Dernière lettre

Morceau choisi

Lettre du mercredi 30 décembre 1959 d’Albert Camus à Maria Casarès.

Bon. Dernière lettre. Juste pour te dire que j’arrive mardi, par la route, remontant avec les Gallimard lundi (ils passent par ici vendredi). Je te téléphonerai à mon arrivée, mais on pourrait peut-être convenir déjà de dîner ensemble mardi. Disons en principe, pour faire la part des hasards de la route — je te confirmerai le dîner au téléphone.
Je t’envoie déjà une cargaison de tendres vœux, et que la vie rejaillisse en toi pendant toute l’année, te donnant le cher visage que j’aime depuis tant d’années (mais je l’aime soucieux aussi, et de toutes les manières). Je plie ton imperméable dans l’enveloppe et j’y joins tous les soleils du cœur.
A bientôt, ma superbe. Je suis si content à l’idée de te revoir que je ris en t’écrivant. J’ai refermé mes dossiers et ne travaille plus (trop de famille et trop d’amis de la famille !)
Je n’ai donc plus de raison de me priver de ton rire, et de nos soirées, ni de ma patrie. Je t’embrasse, je te serre contre moi jusqu’à mardi, où je recommencerai.
A.

Le 30 décembre 1959, Maria Casarès est à Paris et Albert Camus à Lourmarin.
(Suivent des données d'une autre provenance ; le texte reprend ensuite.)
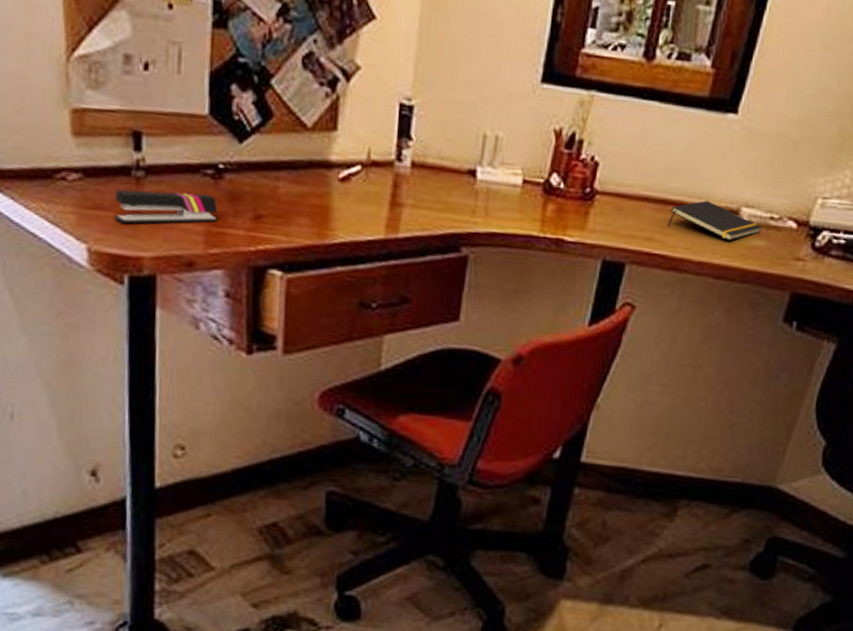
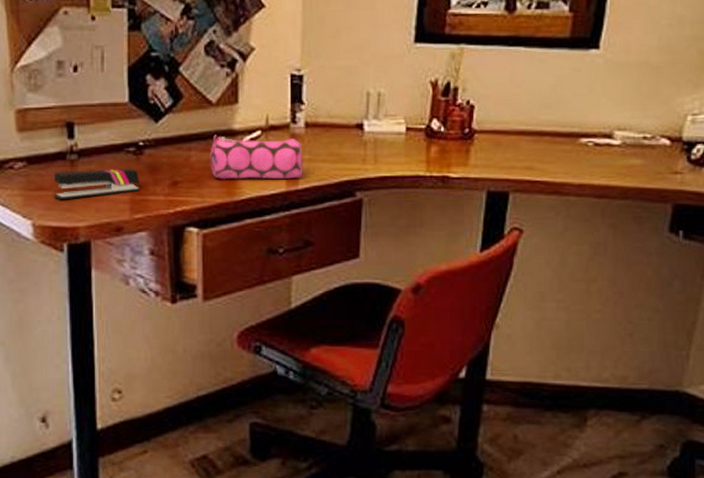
pencil case: none [300,164,406,226] -> present [210,134,303,179]
notepad: present [668,200,763,242] -> none [545,129,637,163]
Camus choisit de rentrer à Paris avec son éditeur et dans la matinée du lundi 4 janvier, entre Pont sur Yonne et Montereau, la Facel Vega de Michel Gallimard quitte la route et s’écrase contre un platane. Camus est tué sur le coup. Gallimard meurt quelques jours plus tard.  
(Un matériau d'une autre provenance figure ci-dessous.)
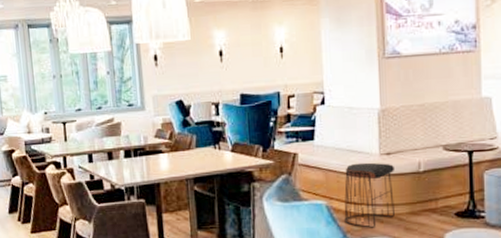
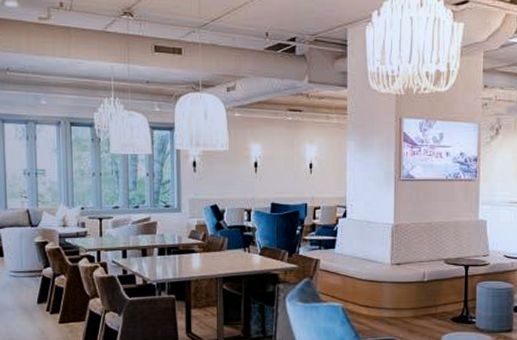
stool: present [344,162,395,228] -> none [357,271,403,329]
3 réflexions au sujet de « Dernière lettre »

  1. « Disons en principe, pour faire la part des hasards de la route ».
    La phrase est d’abord superbe et puis elle est rétrospectivement bouleversante. Savait-Il ?
    Toutes ces lettres, ou presque, sont magnifiques, et celles de Maria pas moins que celles d’Albert (on est à un tel degré d’intimité qu’on peut les tutoyer, non ?).